As of March 31, 2023, we had open purchase orders of approximately $1.6 million mostly for the purchase of inventory.
As of March 31, 2023, we had inventory totaling $11.3 million, of which non-current inventory accounted for $2.9 million. This compares to total inventories of $11.7 million and non-current inventory of $2.7 million as of December 31, 2022.
MANAGEMENT’S DISCUSSION AND ANALYSIS OF FINANCIAL CONDITION AND RESULTS OF OPERATIONS
Contractual Obligations and Commitments
The following table summarizes our contractual obligations as of March 31, 2023 (in millions):
| | Payment Due by Period | |
| | Total | | | Less Than 1 Year | | | 1-3 Years | | | 3-5 Years | | | More than 5 years | |
Senior convertible notes | | $ | 1.7 | | | $ | 1.7 | | | $ | — | | | $ | — | | | $ | — | |
Operating lease obligations | | | 1.5 | | | | 0.4 | | | | 0.7 | | | | 0.4 | | | | — | |
Purchase obligations | | | 1.6 | | | | 1.6 | | | | — | | | | — | | | | — | |
Total | | $ | 4.8 | | | $ | 3.7 | | | $ | 0.7 | | | $ | 0.4 | | | $ | — | |
OFF-BALANCE SHEET ARRANGEMENTS
We have no off-balance-sheet arrangements that have or are reasonably likely to have a current or future material effect on our financial condition, changes in financial conditions, revenues or expenses, results of operations, liquidity, capital expenditures or capital resources, results of operations or liquidity.
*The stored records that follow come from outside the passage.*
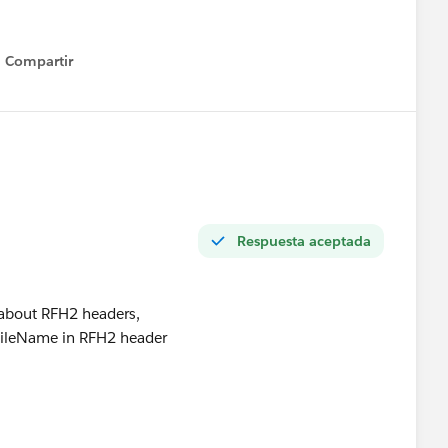
Compartir
Show menu
Respuesta aceptada
d about RFH2 headers,
 FileName in RFH2 header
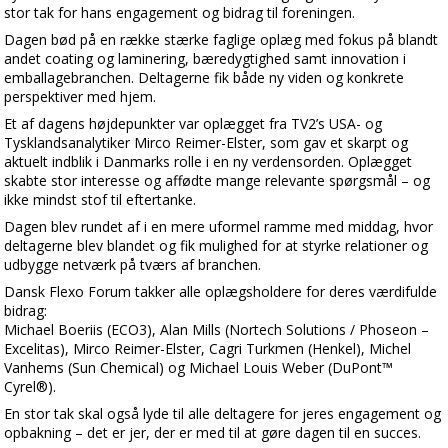
stor tak for hans engagement og bidrag til foreningen.
Dagen bød på en række stærke faglige oplæg med fokus på blandt
andet coating og laminering, bæredygtighed samt innovation i
emballagebranchen. Deltagerne fik både ny viden og konkrete
perspektiver med hjem.
Et af dagens højdepunkter var oplægget fra TV2’s USA- og
Tysklandsanalytiker Mirco Reimer-Elster, som gav et skarpt og
aktuelt indblik i Danmarks rolle i en ny verdensorden. Oplægget
skabte stor interesse og affødte mange relevante spørgsmål – og
ikke mindst stof til eftertanke.
Dagen blev rundet af i en mere uformel ramme med middag, hvor
deltagerne blev blandet og fik mulighed for at styrke relationer og
udbygge netværk på tværs af branchen.
Dansk Flexo Forum takker alle oplægsholdere for deres værdifulde
bidrag:
Michael Boeriis (ECO3), Alan Mills (Nortech Solutions / Phoseon –
Excelitas), Mirco Reimer-Elster, Cagri Turkmen (Henkel), Michel
Vanhems (Sun Chemical) og Michael Louis Weber (DuPont™
Cyrel®).
En stor tak skal også lyde til alle deltagere for jeres engagement og
opbakning – det er jer, der er med til at gøre dagen til en succes.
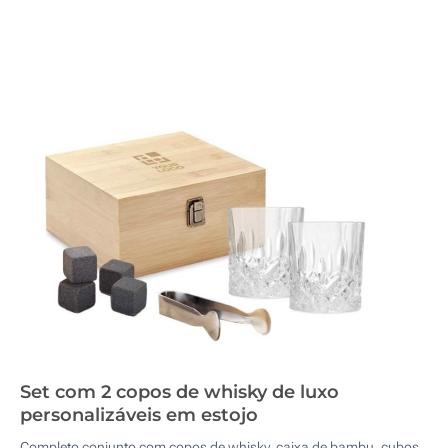
Set com 2 copos de whisky de luxo
personalizáveis em estojo
Completo conjunto com copos de whisky, caixa de bambu, cubos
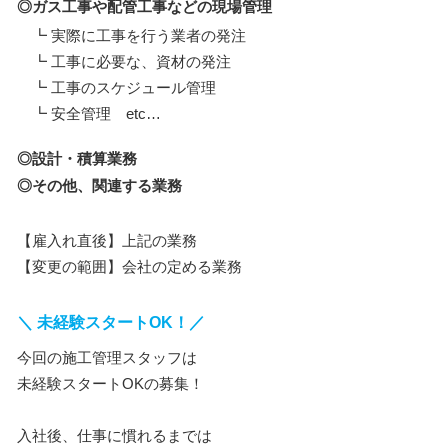
◎ガス工事や配管工事などの現場管理
┗ 実際に工事を行う業者の発注
┗ 工事に必要な、資材の発注
┗ 工事のスケジュール管理
┗ 安全管理 etc…
◎設計・積算業務
◎その他、関連する業務
【雇入れ直後】上記の業務
【変更の範囲】会社の定める業務
＼ 未経験スタートOK！／
今回の施工管理スタッフは
未経験スタートOKの募集！
入社後、仕事に慣れるまでは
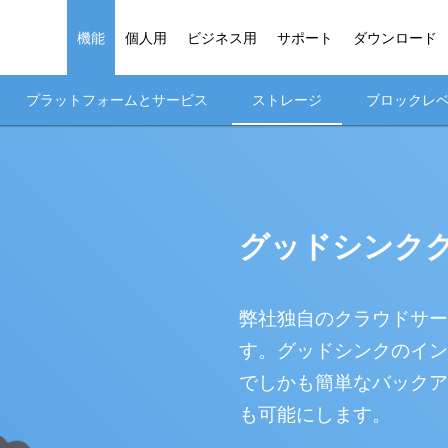
機能
個人用
ビジネス用
サポート
ダウンロード
プラットフォームとサービス
ストレージ
ブロックレ
グッドシンク
弊社独自のクラウドサー
す。グッドシンクのイン
でしかも簡単なバックア
も可能にします。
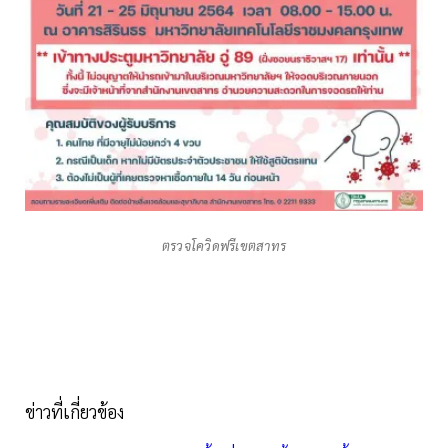
ตรวจโควิดฟรีเขตสาทร
ข่าวที่เกี่ยวข้อง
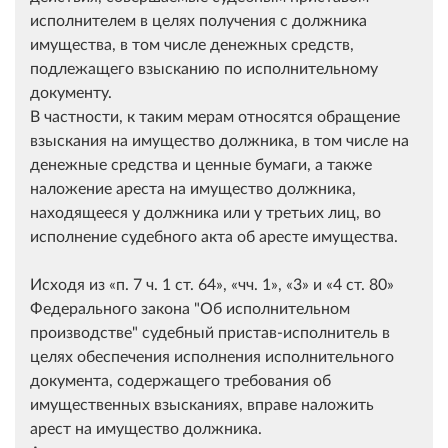
исполнителем в целях получения с должника
имущества, в том числе денежных средств,
подлежащего взысканию по исполнительному
документу.
В частности, к таким мерам относятся обращение
взыскания на имущество должника, в том числе на
денежные средства и ценные бумаги, а также
наложение ареста на имущество должника,
находящееся у должника или у третьих лиц, во
исполнение судебного акта об аресте имущества.
Исходя из
п. 7 ч. 1 ст. 64
,
чч. 1
,
3
и
4 ст. 80
Федерального закона "Об исполнительном
производстве" судебный пристав-исполнитель в
целях обеспечения исполнения исполнительного
документа, содержащего требования об
имущественных взысканиях, вправе наложить
арест на имущество должника.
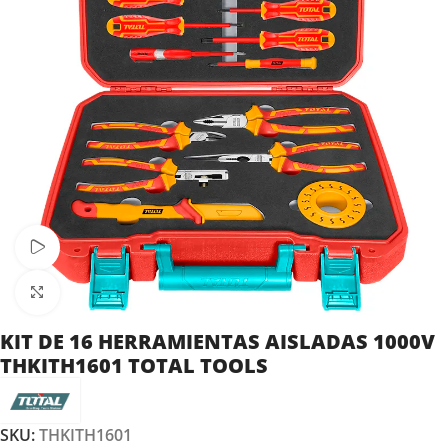
Ver vídeo
Clic para ampliar
KIT DE 16 HERRAMIENTAS AISLADAS 1000V
THKITH1601 TOTAL TOOLS
SKU:
THKITH1601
CRITICAL ACCOUNTING POLICIES AND ESTIMATES
Our discussion and analysis of our results of operations and financial position are based upon our unaudited condensed consolidated financial statements included under Item 1 of this Form 10-Q, which have been prepared in conformity with accounting principles generally accepted in the United States. We review the accounting policies used in reporting our financial results on a regular basis. We believe certain of our accounting policies are critical to understanding our financial position and results of operations. There have been no changes to the critical accounting policies as explained in our Annual Report on Form 10-K for the year ended December 31, 2022.
RECENT ACCOUNTING PRONOUNCEMENTS
For a discussion of recent accounting pronouncements, see Note 1: “Business Description, Basis of Presentation and Significant Accounting Policies” in the notes to our unaudited condensed consolidated financial statements included under Item 1 of this Form 10-Q.